Friday, May 05, 2006

A healthy competitive instinct...

is anything but when it comes to eBay. "Damn, I've just been outbid! Take THIS!" Repeat a few times until you're the current highest bidder.

Then you console yourself with the cap you placed upon yourself for each different item. Except you suddenly realize you've just bid in SEVEN separate auctions. Possible Words of Doom: "Oh, I'm sure someone will outbid me before the auction ends."

How did I hold out for so long against the temptations of eBay until today?

I have a feeling I'll either lose all seven auctions I bid on, or somehow win all of them. Keep my money or gain a closet suddenly inflated with BCBG clothing? I am torn! Now it's left in the hands of the bidding community. As long as I don't click "Enter Higher Maximum Bid" again. It must be some weird index finger tic. Yeah.

And this is on top of my recent discovery of smartbargains.com. Just kill my checkbook now.

The evils of online shopping should not be underestimated.

* * *
"Almost Forgot Myself" -Doves

So close
You're wasted again
I know, somehow...
I lost myself...again

Making me high again
I almost forgot myself again
It hits me so hard
It kills me again
Today

So close
Yet you're wasted again
I know, somehow...
We'll find ourselves...
I don't know, I don't know

Then we'll be high again
I almost forgot myself there
It hits you so hard
And kills again

I almost forgot myself again
I almost forgot myself there
It's hitting me hard
It moves me again
Again...

Tuesday, May 02, 2006

After the rains come...the allergies

Yaaaay, allergies. Nose has been constantly running today. My misery is closely mimicked by the photo below:

Yeah, I've got watery, bulgy eyes, have turned slightly green, and I've lost several digits and gained a tail and stuff.
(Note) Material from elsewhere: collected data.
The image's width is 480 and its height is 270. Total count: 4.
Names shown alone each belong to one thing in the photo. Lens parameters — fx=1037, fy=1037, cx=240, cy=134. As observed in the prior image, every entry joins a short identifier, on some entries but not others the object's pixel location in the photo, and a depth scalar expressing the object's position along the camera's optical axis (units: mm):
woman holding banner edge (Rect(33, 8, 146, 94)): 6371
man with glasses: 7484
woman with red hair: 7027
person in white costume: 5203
Whatever. I feel pretty nastyass. As I inevitably do every year. :) And I was just getting over my phlegm-y cough too!

-
In tastier news, I tried Sonoma Chicken Coop in downtown Man Jose this weekend with Bea and Eric since the boy-thing was up :) The Chicken Coop's motto is "Inexpensive Excellence" and I think it mostly lived up to that. Stylish unpretentious place, tasty rotisserie chicken, dessert menu looks delish. Haven't sampled the sweets yet since Yeung and I baked a strawberry-topped cheesecake for my favorite nudie roomie. Definitely trying desserts and a steak or two the next time I'm down there though ;)
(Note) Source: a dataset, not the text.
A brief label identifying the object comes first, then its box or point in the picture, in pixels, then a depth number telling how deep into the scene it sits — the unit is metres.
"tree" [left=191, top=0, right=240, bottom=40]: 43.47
And now for the first of (perhaps) a series of:

BART Chronicles
Smelly Man
Whenever I take BART in the mornings, I habitually fall asleep, slouched in my patented public-transportation-napping position. The other morning, as I was getting ready to doze off, a disheveled man sat down next to me. Strange people sitting next to me are fairly normal, but this man was PUNGENT. In an interesting way. First, I could detect the scent of cigarrette smoke, which I find quite unpleasant to begin with. But overlaid with this odor, there was the smell of Chinese pain-relieving aromatic oil. Some of you know what I'm talking about - that clear oil that completely clears your sinuses, pores, and whichever other orifices are nearby. It's the only smell strong enough to cover up the thousand-cow-scent on the drive down I-5 going to LA.
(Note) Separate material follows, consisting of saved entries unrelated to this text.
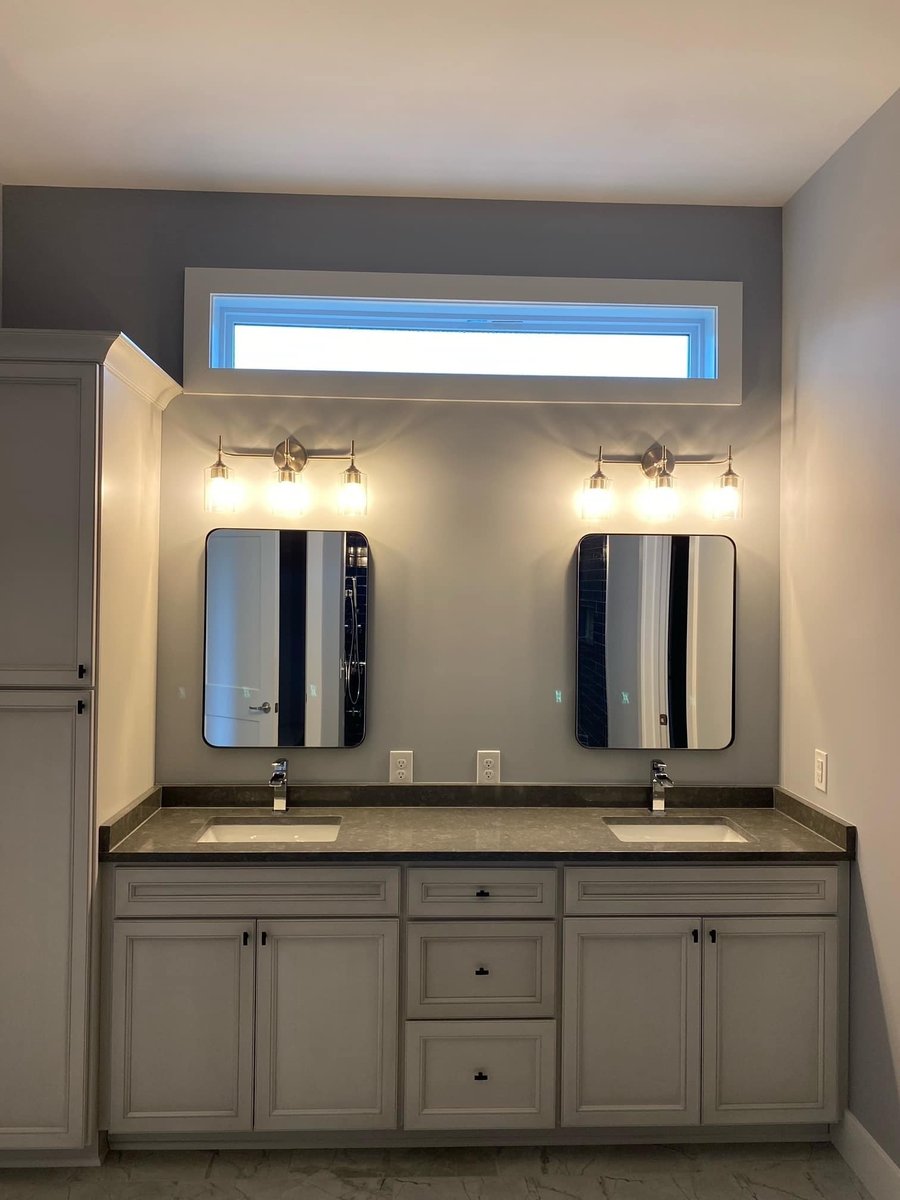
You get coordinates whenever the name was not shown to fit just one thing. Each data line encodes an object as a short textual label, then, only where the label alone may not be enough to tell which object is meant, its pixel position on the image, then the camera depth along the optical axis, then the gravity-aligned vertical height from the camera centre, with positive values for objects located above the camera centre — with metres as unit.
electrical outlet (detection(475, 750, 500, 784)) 2.87 -0.55
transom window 2.83 +0.92
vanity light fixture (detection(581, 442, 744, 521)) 2.83 +0.39
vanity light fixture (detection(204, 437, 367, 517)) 2.79 +0.39
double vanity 2.35 -1.08
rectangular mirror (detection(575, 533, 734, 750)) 2.88 -0.12
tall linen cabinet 2.29 -0.36
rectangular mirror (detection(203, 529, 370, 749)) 2.85 -0.12
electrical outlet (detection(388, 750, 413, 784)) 2.86 -0.55
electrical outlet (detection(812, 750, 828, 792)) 2.59 -0.50
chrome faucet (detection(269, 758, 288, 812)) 2.76 -0.60
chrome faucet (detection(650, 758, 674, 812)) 2.81 -0.60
So anyway, Smelly Man smelled like cigarettes and the nostril-flaring oil. Did I still fall asleep? Um...yes.

Trophy Working Woman
I was waiting in the Genentech shuttle line outside the BART station when I noticed this woman rushing toward the station, struggling with a very unwieldy object. Turned out it was a gigantic trophy of some kind. I suppose she could have been a teacher or judge of a contest who had to lug the monstrosity to school or something, but I amused myself with the possibility that she was just really, really proud of winning such a large trophy herself and couldn't bear to part with it. I should start carrying around my elementary school spelling trophy. It has a bee with glasses on top. Spelling Bee. Get it? HAHAHAHA. Yeah, I'm lame. But I wasn't the one who designed the thing!

Do Strippers Take the 8:00 am BART Train?
While in the same shuttle line, I also noted a small woman in a very long, black belted wool coat. She had on white sneakers and was rushing toward the station, so I couldn't help but notice that her coat had a long slit in the front and a long slit up the back, and that she was wearing black hose. So I looked up...and up...and up...until I barely glimpsed the shortest black miniskirt ever. Where was she going at 8:00 am dressed like that? It didn't seem like the most ah...business-like outfit, but I somehow suspect strip joints don't open around 8:00 am either. Or maybe they do, but it can't be a very lucrative shift. Ideas?